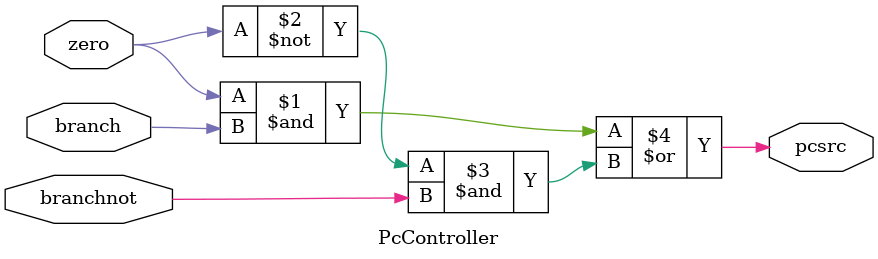
<source format=v>
module PcController(branch, branchnot, zero, pcsrc);
input branch, branchnot, zero;
output pcsrc;

    assign pcsrc = (zero & branch) | ((~zero) & branchnot);

endmodule

</source>
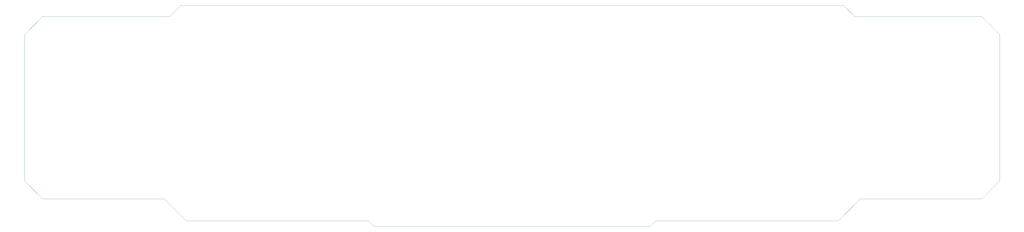
<source format=gm1>
%TF.GenerationSoftware,KiCad,Pcbnew,7.0.9*%
%TF.CreationDate,2024-01-24T13:10:45+00:00*%
%TF.ProjectId,keybird42,6b657962-6972-4643-9432-2e6b69636164,2*%
%TF.SameCoordinates,Original*%
%TF.FileFunction,Profile,NP*%
%FSLAX46Y46*%
G04 Gerber Fmt 4.6, Leading zero omitted, Abs format (unit mm)*
G04 Created by KiCad (PCBNEW 7.0.9) date 2024-01-24 13:10:45*
%MOMM*%
%LPD*%
G01*
G04 APERTURE LIST*
%TA.AperFunction,Profile*%
%ADD10C,0.100000*%
%TD*%
G04 APERTURE END LIST*
D10*
X431006612Y-23812520D02*
X376237500Y-23812500D01*
X288131492Y-114300096D02*
X290512744Y-111918844D01*
X431006612Y-102393836D02*
X438745681Y-94654767D01*
X438745681Y-94654767D02*
X438745681Y-31551589D01*
X26193772Y-23812520D02*
X18454703Y-31551589D01*
X371475000Y-19050000D02*
X85725000Y-19050000D01*
X290512744Y-111918844D02*
X369093742Y-111918758D01*
X78581250Y-102393836D02*
X88106258Y-111918844D01*
X80962500Y-23812500D02*
X26193772Y-23812520D01*
X376237500Y-23812500D02*
X371475000Y-19050000D01*
X169068944Y-114300096D02*
X288131492Y-114300096D01*
X378618750Y-102393750D02*
X431006612Y-102393836D01*
X26193772Y-102393836D02*
X78581250Y-102393836D01*
X369093742Y-111918758D02*
X378618750Y-102393750D01*
X431006612Y-23812520D02*
X438745681Y-31551589D01*
X85725000Y-19050000D02*
X80962500Y-23812500D01*
X26193772Y-102393836D02*
X18454703Y-94654767D01*
X18454703Y-31551589D02*
X18454703Y-94654767D01*
X88106258Y-111918844D02*
X166687640Y-111918749D01*
X166687588Y-111918749D02*
X169068944Y-114300096D01*
M02*

</source>
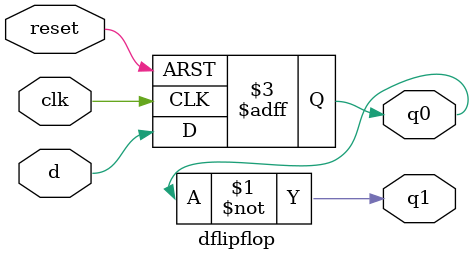
<source format=v>
module dflipflop (clk, reset,
  d, q0, q1);
  input      clk;
  input      reset;
  input      d;
  output     q0;
  output     q1;

  reg        q0;

  assign q1 = ~q0;

  always @(posedge clk or posedge reset)
  begin
    if (reset) begin
      q0 <= 1'b0;
    end else begin
      q0 <= d;
    end
  end
endmodule
</source>
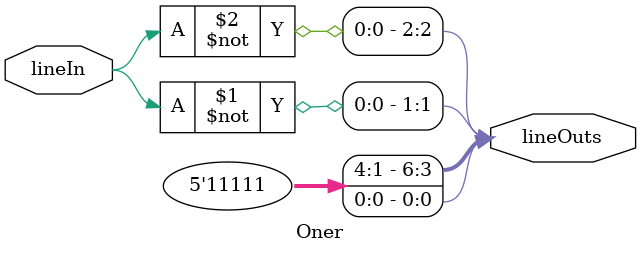
<source format=v>
module Oner(lineIn, lineOuts);

	// Define inputs and outputs
	input lineIn;
	output [6:0] lineOuts;
	
	// Assign 1 on 7 segment
	assign lineOuts[0] = 1;
	assign lineOuts[1] = ~lineIn;
	assign lineOuts[2] = ~lineIn;
	assign lineOuts[3] = 1;
	assign lineOuts[4] = 1;
	assign lineOuts[5] = 1;
	assign lineOuts[6] = 1;

endmodule
</source>
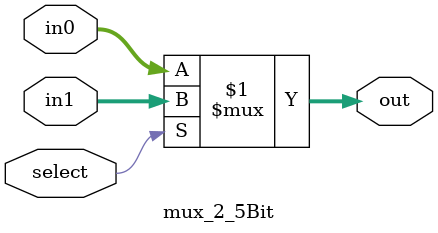
<source format=v>
module mux_2_5Bit(out, select, in0, in1);
    input select;
    input[4:0] in0, in1;
    output[4:0] out;
    assign out = select ? in1 : in0;
endmodule
</source>
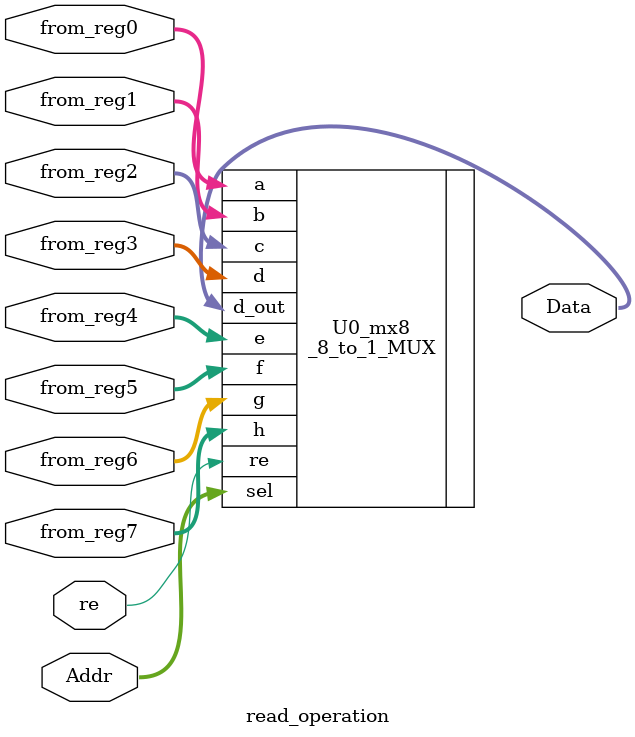
<source format=v>
module read_operation (Addr, re, Data, from_reg0, from_reg1, from_reg2, from_reg3, from_reg4, from_reg5, from_reg6, from_reg7);
	input re;
	input [31:0] from_reg0, from_reg1, from_reg2, from_reg3, from_reg4, from_reg5, from_reg6, from_reg7;
	input [2:0] Addr; // read address
	output [31:0] Data; // read data
	
	// choose one data selected by read address
	_8_to_1_MUX U0_mx8(.re(re), .a(from_reg0), .b(from_reg1), .c(from_reg2), .d(from_reg3), .e(from_reg4),
	.f(from_reg5), .g(from_reg6), .h(from_reg7), .sel(Addr), .d_out(Data));
	
endmodule
</source>
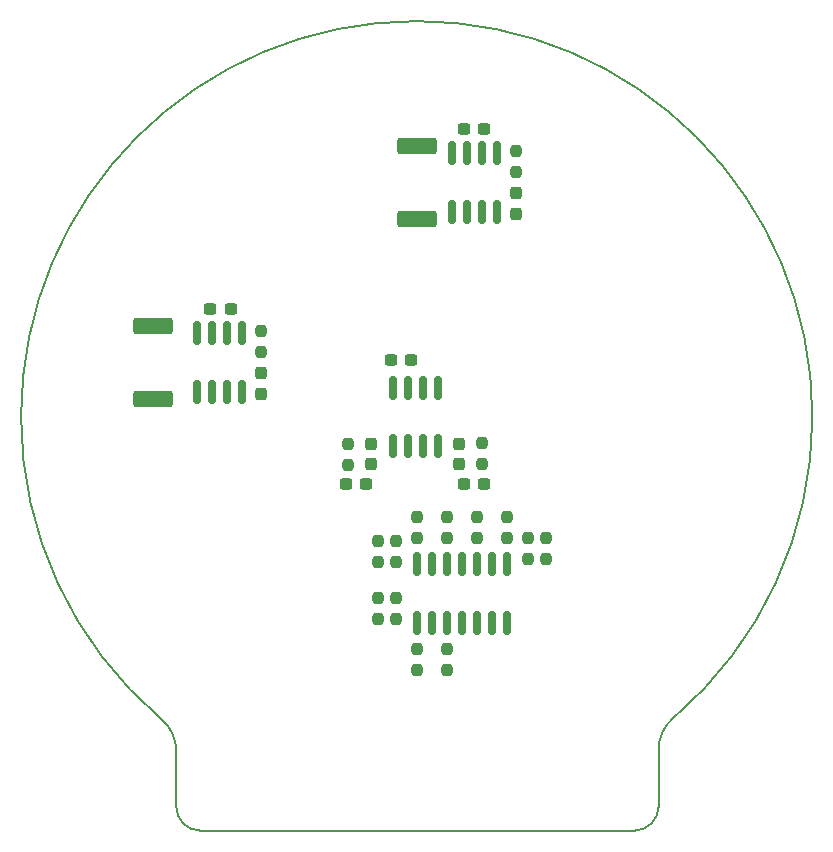
<source format=gbr>
%TF.GenerationSoftware,KiCad,Pcbnew,7.0.6*%
%TF.CreationDate,2024-03-18T21:18:51+03:00*%
%TF.ProjectId,_____ ________,1f3b3042-3020-4343-9042-47383a3e322e,rev?*%
%TF.SameCoordinates,Original*%
%TF.FileFunction,Paste,Top*%
%TF.FilePolarity,Positive*%
%FSLAX46Y46*%
G04 Gerber Fmt 4.6, Leading zero omitted, Abs format (unit mm)*
G04 Created by KiCad (PCBNEW 7.0.6) date 2024-03-18 21:18:51*
%MOMM*%
%LPD*%
G01*
G04 APERTURE LIST*
G04 Aperture macros list*
%AMRoundRect*
0 Rectangle with rounded corners*
0 $1 Rounding radius*
0 $2 $3 $4 $5 $6 $7 $8 $9 X,Y pos of 4 corners*
0 Add a 4 corners polygon primitive as box body*
4,1,4,$2,$3,$4,$5,$6,$7,$8,$9,$2,$3,0*
0 Add four circle primitives for the rounded corners*
1,1,$1+$1,$2,$3*
1,1,$1+$1,$4,$5*
1,1,$1+$1,$6,$7*
1,1,$1+$1,$8,$9*
0 Add four rect primitives between the rounded corners*
20,1,$1+$1,$2,$3,$4,$5,0*
20,1,$1+$1,$4,$5,$6,$7,0*
20,1,$1+$1,$6,$7,$8,$9,0*
20,1,$1+$1,$8,$9,$2,$3,0*%
G04 Aperture macros list end*
%ADD10RoundRect,0.249999X-1.425001X0.450001X-1.425001X-0.450001X1.425001X-0.450001X1.425001X0.450001X0*%
%ADD11RoundRect,0.237500X0.237500X-0.250000X0.237500X0.250000X-0.237500X0.250000X-0.237500X-0.250000X0*%
%ADD12RoundRect,0.237500X0.237500X-0.300000X0.237500X0.300000X-0.237500X0.300000X-0.237500X-0.300000X0*%
%ADD13RoundRect,0.237500X0.300000X0.237500X-0.300000X0.237500X-0.300000X-0.237500X0.300000X-0.237500X0*%
%ADD14RoundRect,0.237500X-0.300000X-0.237500X0.300000X-0.237500X0.300000X0.237500X-0.300000X0.237500X0*%
%ADD15RoundRect,0.237500X-0.237500X0.250000X-0.237500X-0.250000X0.237500X-0.250000X0.237500X0.250000X0*%
%ADD16RoundRect,0.150000X0.150000X-0.825000X0.150000X0.825000X-0.150000X0.825000X-0.150000X-0.825000X0*%
%ADD17RoundRect,0.237500X-0.237500X0.300000X-0.237500X-0.300000X0.237500X-0.300000X0.237500X0.300000X0*%
%ADD18RoundRect,0.150000X-0.150000X0.825000X-0.150000X-0.825000X0.150000X-0.825000X0.150000X0.825000X0*%
%TA.AperFunction,Profile*%
%ADD19C,0.200000*%
%TD*%
G04 APERTURE END LIST*
D10*
%TO.C,R5*%
X151892000Y-60450000D03*
X151892000Y-66550000D03*
%TD*%
D11*
%TO.C,R17*%
X148590000Y-100480500D03*
X148590000Y-98655500D03*
%TD*%
D12*
%TO.C,C4*%
X155448000Y-87323000D03*
X155448000Y-85598000D03*
%TD*%
D13*
%TO.C,C8*%
X136091000Y-74168000D03*
X134366000Y-74168000D03*
%TD*%
D14*
%TO.C,C1*%
X145822500Y-89050500D03*
X147547500Y-89050500D03*
%TD*%
D15*
%TO.C,R12*%
X151892000Y-91797500D03*
X151892000Y-93622500D03*
%TD*%
%TO.C,R10*%
X159512000Y-91797500D03*
X159512000Y-93622500D03*
%TD*%
D11*
%TO.C,R8*%
X138684000Y-77874500D03*
X138684000Y-76049500D03*
%TD*%
D16*
%TO.C,U2*%
X154813000Y-65975000D03*
X156083000Y-65975000D03*
X157353000Y-65975000D03*
X158623000Y-65975000D03*
X158623000Y-61025000D03*
X157353000Y-61025000D03*
X156083000Y-61025000D03*
X154813000Y-61025000D03*
%TD*%
D15*
%TO.C,R16*%
X148590000Y-93829500D03*
X148590000Y-95654500D03*
%TD*%
%TO.C,R20*%
X150114000Y-98655500D03*
X150114000Y-100480500D03*
%TD*%
%TO.C,R11*%
X154432000Y-91797500D03*
X154432000Y-93622500D03*
%TD*%
D17*
%TO.C,C7*%
X160274000Y-64415500D03*
X160274000Y-66140500D03*
%TD*%
D15*
%TO.C,R18*%
X162814000Y-93575500D03*
X162814000Y-95400500D03*
%TD*%
D17*
%TO.C,C3*%
X147955000Y-85648000D03*
X147955000Y-87373000D03*
%TD*%
D11*
%TO.C,R19*%
X161290000Y-95400500D03*
X161290000Y-93575500D03*
%TD*%
D16*
%TO.C,U3*%
X133223000Y-81215000D03*
X134493000Y-81215000D03*
X135763000Y-81215000D03*
X137033000Y-81215000D03*
X137033000Y-76265000D03*
X135763000Y-76265000D03*
X134493000Y-76265000D03*
X133223000Y-76265000D03*
%TD*%
D11*
%TO.C,R2*%
X157353000Y-87373000D03*
X157353000Y-85548000D03*
%TD*%
D18*
%TO.C,U4*%
X159512000Y-95823000D03*
X158242000Y-95823000D03*
X156972000Y-95823000D03*
X155702000Y-95823000D03*
X154432000Y-95823000D03*
X153162000Y-95823000D03*
X151892000Y-95823000D03*
X151892000Y-100773000D03*
X153162000Y-100773000D03*
X154432000Y-100773000D03*
X155702000Y-100773000D03*
X156972000Y-100773000D03*
X158242000Y-100773000D03*
X159512000Y-100773000D03*
%TD*%
D11*
%TO.C,R6*%
X160274000Y-62634500D03*
X160274000Y-60809500D03*
%TD*%
D15*
%TO.C,R9*%
X156972000Y-91797500D03*
X156972000Y-93622500D03*
%TD*%
D11*
%TO.C,R14*%
X151892000Y-104798500D03*
X151892000Y-102973500D03*
%TD*%
%TO.C,R13*%
X154432000Y-104798500D03*
X154432000Y-102973500D03*
%TD*%
%TO.C,R1*%
X146050000Y-87423000D03*
X146050000Y-85598000D03*
%TD*%
D10*
%TO.C,R7*%
X129540000Y-75690000D03*
X129540000Y-81790000D03*
%TD*%
D14*
%TO.C,C2*%
X155855500Y-89000500D03*
X157580500Y-89000500D03*
%TD*%
D13*
%TO.C,C6*%
X157580500Y-58928000D03*
X155855500Y-58928000D03*
%TD*%
D16*
%TO.C,D1*%
X149859712Y-85812789D03*
X151129712Y-85812789D03*
X152399712Y-85812789D03*
X153669712Y-85812789D03*
X153669712Y-80862789D03*
X152399712Y-80862789D03*
X151129712Y-80862789D03*
X149859712Y-80862789D03*
%TD*%
D11*
%TO.C,R15*%
X150114000Y-95654500D03*
X150114000Y-93829500D03*
%TD*%
D14*
%TO.C,C5*%
X149632500Y-78486000D03*
X151357500Y-78486000D03*
%TD*%
D17*
%TO.C,C9*%
X138684000Y-79655500D03*
X138684000Y-81380500D03*
%TD*%
D19*
X131487619Y-111618347D02*
X131487619Y-116332000D01*
X172325073Y-111516254D02*
X172325073Y-116332000D01*
X131487653Y-111618347D02*
G75*
G03*
X130245370Y-108940051I-3505153J1447D01*
G01*
X131487598Y-116332000D02*
G75*
G03*
X133519619Y-118364002I2032002J0D01*
G01*
X170293071Y-118364000D02*
X133519619Y-118364002D01*
X170293071Y-118363973D02*
G75*
G03*
X172325073Y-116332000I29J2031973D01*
G01*
X173557146Y-108850261D02*
G75*
G03*
X172325073Y-111516254I2268654J-2666139D01*
G01*
X173557135Y-108850249D02*
G75*
G03*
X185348262Y-83336046I-21708895J25514219D01*
G01*
X185348262Y-83336046D02*
G75*
G03*
X118348262Y-83336046I-33500000J0D01*
G01*
X118348265Y-83336046D02*
G75*
G03*
X130245370Y-108940051I33499975J-14D01*
G01*
M02*

</source>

★ ★ ★ ★ ★

** REQUIRED ACTION **
Your answer must be the lines from the opening line of the entries through the line holding "X376237500Y-23812500D01*", written out exactly and without any picture.

** YOUR RESPONSE **
<source format=v>
module PcController(branch, branchnot, zero, pcsrc);
input branch, branchnot, zero;
output pcsrc;

    assign pcsrc = (zero & branch) | ((~zero) & branchnot);

endmodule

</source>
<source format=gm1>
%TF.GenerationSoftware,KiCad,Pcbnew,7.0.9*%
%TF.CreationDate,2024-01-24T13:10:45+00:00*%
%TF.ProjectId,keybird42,6b657962-6972-4643-9432-2e6b69636164,2*%
%TF.SameCoordinates,Original*%
%TF.FileFunction,Profile,NP*%
%FSLAX46Y46*%
G04 Gerber Fmt 4.6, Leading zero omitted, Abs format (unit mm)*
G04 Created by KiCad (PCBNEW 7.0.9) date 2024-01-24 13:10:45*
%MOMM*%
%LPD*%
G01*
G04 APERTURE LIST*
%TA.AperFunction,Profile*%
%ADD10C,0.100000*%
%TD*%
G04 APERTURE END LIST*
D10*
X431006612Y-23812520D02*
X376237500Y-23812500D01*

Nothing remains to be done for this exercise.